- **Your goal**: Set out every line of the records below as a numbered list, omitting any blank lines.

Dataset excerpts
[start]
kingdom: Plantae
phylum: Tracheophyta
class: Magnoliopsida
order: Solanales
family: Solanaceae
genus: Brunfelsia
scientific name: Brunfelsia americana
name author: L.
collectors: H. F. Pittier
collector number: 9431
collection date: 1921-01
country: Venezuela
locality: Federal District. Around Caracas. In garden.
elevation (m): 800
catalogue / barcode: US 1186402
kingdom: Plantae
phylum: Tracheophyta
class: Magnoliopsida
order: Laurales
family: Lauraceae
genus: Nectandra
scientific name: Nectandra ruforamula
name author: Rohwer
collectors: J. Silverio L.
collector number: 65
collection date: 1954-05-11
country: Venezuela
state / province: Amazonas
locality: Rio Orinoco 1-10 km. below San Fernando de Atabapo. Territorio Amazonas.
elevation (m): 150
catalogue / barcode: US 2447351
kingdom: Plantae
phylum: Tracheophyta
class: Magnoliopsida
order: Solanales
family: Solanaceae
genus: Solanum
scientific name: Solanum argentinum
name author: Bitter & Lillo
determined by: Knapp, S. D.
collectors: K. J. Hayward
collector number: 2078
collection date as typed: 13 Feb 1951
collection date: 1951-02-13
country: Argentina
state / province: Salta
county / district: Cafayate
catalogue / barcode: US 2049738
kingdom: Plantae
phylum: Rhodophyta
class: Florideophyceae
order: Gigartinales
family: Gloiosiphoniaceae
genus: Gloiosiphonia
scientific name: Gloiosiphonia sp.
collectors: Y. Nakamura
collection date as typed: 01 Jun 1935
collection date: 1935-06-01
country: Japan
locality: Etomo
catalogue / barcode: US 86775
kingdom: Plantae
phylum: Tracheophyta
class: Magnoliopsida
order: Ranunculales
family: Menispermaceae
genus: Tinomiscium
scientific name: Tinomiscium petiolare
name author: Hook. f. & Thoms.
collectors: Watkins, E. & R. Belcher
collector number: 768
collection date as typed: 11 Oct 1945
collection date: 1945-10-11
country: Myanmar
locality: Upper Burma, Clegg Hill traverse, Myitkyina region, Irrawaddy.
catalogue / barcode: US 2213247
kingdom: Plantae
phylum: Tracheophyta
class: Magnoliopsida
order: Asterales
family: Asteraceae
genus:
[end]
- **Response below**:
1. kingdom: Plantae
2. phylum: Tracheophyta
3. class: Magnoliopsida
4. order: Solanales
5. family: Solanaceae
6. genus: Brunfelsia
7. scientific name: Brunfelsia americana
8. name author: L.
9. collectors: H. F. Pittier
10. collector number: 9431
11. collection date: 1921-01
12. country: Venezuela
13. locality: Federal District. Around Caracas. In garden.
14. elevation (m): 800
15. catalogue / barcode: US 1186402
16. kingdom: Plantae
17. phylum: Tracheophyta
18. class: Magnoliopsida
19. order: Laurales
20. family: Lauraceae
21. genus: Nectandra
22. scientific name: Nectandra ruforamula
23. name author: Rohwer
24. collectors: J. Silverio L.
25. collector number: 65
26. collection date: 1954-05-11
27. country: Venezuela
28. state / province: Amazonas
29. locality: Rio Orinoco 1-10 km. below San Fernando de Atabapo. Territorio Amazonas.
30. elevation (m): 150
31. catalogue / barcode: US 2447351
32. kingdom: Plantae
33. phylum: Tracheophyta
34. class: Magnoliopsida
35. order: Solanales
36. family: Solanaceae
37. genus: Solanum
38. scientific name: Solanum argentinum
39. name author: Bitter & Lillo
40. determined by: Knapp, S. D.
41. collectors: K. J. Hayward
42. collector number: 2078
43. collection date as typed: 13 Feb 1951
44. collection date: 1951-02-13
45. country: Argentina
46. state / province: Salta
47. county / district: Cafayate
48. catalogue / barcode: US 2049738
49. kingdom: Plantae
50. phylum: Rhodophyta
51. class: Florideophyceae
52. order: Gigartinales
53. family: Gloiosiphoniaceae
54. genus: Gloiosiphonia
55. scientific name: Gloiosiphonia sp.
56. collectors: Y. Nakamura
57. collection date as typed: 01 Jun 1935
58. collection date: 1935-06-01
59. country: Japan
60. locality: Etomo
61. catalogue / barcode: US 86775
62. kingdom: Plantae
63. phylum: Tracheophyta
64. class: Magnoliopsida
65. order: Ranunculales
66. family: Menispermaceae
67. genus: Tinomiscium
68. scientific name: Tinomiscium petiolare
69. name author: Hook. f. & Thoms.
70. collectors: Watkins, E. & R. Belcher
71. collector number: 768
72. collection date as typed: 11 Oct 1945
73. collection date: 1945-10-11
74. country: Myanmar
75. locality: Upper Burma, Clegg Hill traverse, Myitkyina region, Irrawaddy.
76. catalogue / barcode: US 2213247
77. kingdom: Plantae
78. phylum: Tracheophyta
79. class: Magnoliopsida
80. order: Asterales
81. family: Asteraceae
82. genus:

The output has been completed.